(TASK TO COMPLETE)
Search the records below for "jump" and copy every line it turns up in.

(DATA FOR PROCESSING)
+---+
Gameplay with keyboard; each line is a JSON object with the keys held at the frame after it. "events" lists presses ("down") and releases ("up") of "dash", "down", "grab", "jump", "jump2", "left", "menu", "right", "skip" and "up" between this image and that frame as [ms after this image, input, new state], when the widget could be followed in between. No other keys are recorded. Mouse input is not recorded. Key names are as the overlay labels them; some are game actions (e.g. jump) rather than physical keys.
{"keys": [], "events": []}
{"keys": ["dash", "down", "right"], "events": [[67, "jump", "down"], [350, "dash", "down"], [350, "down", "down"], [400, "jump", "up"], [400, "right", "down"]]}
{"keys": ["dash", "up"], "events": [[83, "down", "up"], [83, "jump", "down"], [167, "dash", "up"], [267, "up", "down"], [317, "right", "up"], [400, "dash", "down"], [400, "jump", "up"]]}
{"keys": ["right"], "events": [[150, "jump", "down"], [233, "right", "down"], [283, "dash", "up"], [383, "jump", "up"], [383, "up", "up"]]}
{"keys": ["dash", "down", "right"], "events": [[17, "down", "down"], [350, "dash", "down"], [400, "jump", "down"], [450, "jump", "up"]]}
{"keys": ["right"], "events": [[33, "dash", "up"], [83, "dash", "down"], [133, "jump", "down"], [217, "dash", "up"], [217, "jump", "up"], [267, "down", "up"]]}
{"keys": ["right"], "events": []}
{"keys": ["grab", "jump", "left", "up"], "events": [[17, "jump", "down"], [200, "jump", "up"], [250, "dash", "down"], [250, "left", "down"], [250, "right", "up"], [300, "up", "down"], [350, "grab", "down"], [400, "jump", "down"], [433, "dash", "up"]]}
+---+
(EXPECTED ANSWER)
Gameplay with keyboard; each line is a JSON object with the keys held at the frame after it. "events" lists presses ("down") and releases ("up") of "dash", "down", "grab", "jump", "jump2", "left", "menu", "right", "skip" and "up" between this image and that frame as [ms after this image, input, new state], when the widget could be followed in between. No other keys are recorded. Mouse input is not recorded. Key names are as the overlay labels them; some are game actions (e.g. jump) rather than physical keys.
{"keys": ["dash", "down", "right"], "events": [[67, "jump", "down"], [350, "dash", "down"], [350, "down", "down"], [400, "jump", "up"], [400, "right", "down"]]}
{"keys": ["dash", "up"], "events": [[83, "down", "up"], [83, "jump", "down"], [167, "dash", "up"], [267, "up", "down"], [317, "right", "up"], [400, "dash", "down"], [400, "jump", "up"]]}
{"keys": ["right"], "events": [[150, "jump", "down"], [233, "right", "down"], [283, "dash", "up"], [383, "jump", "up"], [383, "up", "up"]]}
{"keys": ["dash", "down", "right"], "events": [[17, "down", "down"], [350, "dash", "down"], [400, "jump", "down"], [450, "jump", "up"]]}
{"keys": ["right"], "events": [[33, "dash", "up"], [83, "dash", "down"], [133, "jump", "down"], [217, "dash", "up"], [217, "jump", "up"], [267, "down", "up"]]}
{"keys": ["grab", "jump", "left", "up"], "events": [[17, "jump", "down"], [200, "jump", "up"], [250, "dash", "down"], [250, "left", "down"], [250, "right", "up"], [300, "up", "down"], [350, "grab", "down"], [400, "jump", "down"], [433, "dash", "up"]]}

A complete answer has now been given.